魚もリセット効果の高い食べ物です。魚の油に含まれる「DHA(ドコサヘキサエン酸)」と「EPA(エイコサペンタエン酸)」が、「インクレチン」というインスリンの分泌を助けるホルモンを増やすことがわかっているのです。つまり、結果的に体内時計のリセット効果を持つインスリンの分泌を助けてくれる、というわけです。

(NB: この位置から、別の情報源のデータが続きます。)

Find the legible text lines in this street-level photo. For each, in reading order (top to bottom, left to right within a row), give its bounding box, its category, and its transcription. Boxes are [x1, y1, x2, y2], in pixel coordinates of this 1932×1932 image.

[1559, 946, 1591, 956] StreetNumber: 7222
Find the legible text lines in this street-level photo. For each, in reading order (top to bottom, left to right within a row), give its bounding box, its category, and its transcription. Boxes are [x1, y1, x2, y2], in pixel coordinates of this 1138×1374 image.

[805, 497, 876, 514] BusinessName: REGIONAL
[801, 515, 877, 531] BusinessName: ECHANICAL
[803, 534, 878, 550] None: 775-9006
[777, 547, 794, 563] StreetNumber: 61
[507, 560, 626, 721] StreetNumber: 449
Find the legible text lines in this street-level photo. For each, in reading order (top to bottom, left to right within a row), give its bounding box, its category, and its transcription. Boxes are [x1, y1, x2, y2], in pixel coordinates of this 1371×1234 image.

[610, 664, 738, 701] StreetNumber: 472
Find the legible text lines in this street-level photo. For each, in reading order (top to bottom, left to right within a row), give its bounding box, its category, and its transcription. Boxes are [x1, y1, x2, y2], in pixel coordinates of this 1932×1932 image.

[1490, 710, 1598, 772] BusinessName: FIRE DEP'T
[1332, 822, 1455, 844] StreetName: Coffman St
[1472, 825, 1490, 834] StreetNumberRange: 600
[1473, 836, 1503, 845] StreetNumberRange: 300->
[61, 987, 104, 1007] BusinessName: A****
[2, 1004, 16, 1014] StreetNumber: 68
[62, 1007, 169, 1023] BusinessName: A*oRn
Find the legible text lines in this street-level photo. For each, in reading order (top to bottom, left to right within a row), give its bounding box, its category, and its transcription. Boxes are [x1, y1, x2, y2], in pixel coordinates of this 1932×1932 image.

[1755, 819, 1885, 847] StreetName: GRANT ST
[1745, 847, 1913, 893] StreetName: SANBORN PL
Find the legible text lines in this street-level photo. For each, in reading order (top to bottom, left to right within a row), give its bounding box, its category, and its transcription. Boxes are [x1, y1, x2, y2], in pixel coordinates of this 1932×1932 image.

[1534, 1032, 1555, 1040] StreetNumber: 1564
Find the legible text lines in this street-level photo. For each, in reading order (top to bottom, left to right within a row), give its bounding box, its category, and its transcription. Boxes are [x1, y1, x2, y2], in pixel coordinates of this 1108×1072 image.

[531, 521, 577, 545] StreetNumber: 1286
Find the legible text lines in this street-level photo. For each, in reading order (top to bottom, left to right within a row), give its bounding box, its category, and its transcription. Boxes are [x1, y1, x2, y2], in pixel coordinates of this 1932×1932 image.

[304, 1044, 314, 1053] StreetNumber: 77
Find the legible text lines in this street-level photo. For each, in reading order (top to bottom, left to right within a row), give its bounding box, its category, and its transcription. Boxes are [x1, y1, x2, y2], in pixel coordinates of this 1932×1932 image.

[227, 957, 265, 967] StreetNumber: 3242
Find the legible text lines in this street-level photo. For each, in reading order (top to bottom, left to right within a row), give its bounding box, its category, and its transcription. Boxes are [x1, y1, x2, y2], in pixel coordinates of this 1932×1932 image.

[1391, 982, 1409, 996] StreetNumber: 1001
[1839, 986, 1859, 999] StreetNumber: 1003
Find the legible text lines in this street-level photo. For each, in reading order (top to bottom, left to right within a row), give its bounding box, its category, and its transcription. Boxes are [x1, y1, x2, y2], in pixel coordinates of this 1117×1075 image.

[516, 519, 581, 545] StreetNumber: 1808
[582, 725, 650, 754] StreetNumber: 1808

そうはいっても、毎朝焼き魚は難しい……ですよね。それならツナ缶はいかがでしょう。マグロはDHAが多い魚の1つですから、パンの上にツナ缶を乗せて食べてもいいですよ。コンビニで朝ごはんを買う方は、シャケやツナマヨのおにぎり、ツナサンドでも。定食屋や牛丼屋の朝定食なら、「旅館の朝ごはん」をワンコインで実現できます。

朝のリセットタイミングにコーヒーは最高

最近は昔からの習慣が「科学的にもよかった」と証明されることが増えています。コーヒーもその1つです。朝のコーヒーは、あなたの体内時計のリセットに役立ちます。コーヒーに含まれるカフェインには、強い体内時計のリセット効果があるからです。ちなみに夜のコーヒーは、体内時計を遅らせる結果になりますから、コーヒーは朝飲むことをお勧めします。

このように同じものを摂取しても、その時間帯によって体への影響は大きく違います。カフェインのように、朝はプラスの影響があっても、夜はマイナスになってしまう、ということもあるのです。

朝・昼・晩の食事は「7時、12時、19時」が理想

これまでどんな朝食がいいかを見てきました。しかしそれにも増して重要なのが「いつ食べるか」ということです。正解は、

「夜の長い絶食時間を置いた後」

です。

朝食は英語でbreakfastですが、このfastには「断食」という意味があります。つまり朝食は本来「断食を終わらせる」ということ。夜食べない時間を長くとった後の食事が、そもそもの朝食、つまりbreakfastなのです。

私たちの体が何をサインに「これは朝食だから、体内時計をリセットしなくては」と考えるかというと、それはこの夜の長い絶食時間です。そのためにも、夕食から次の日の朝食までの時間を、1日のうちでいちばん長くとらなければなりません。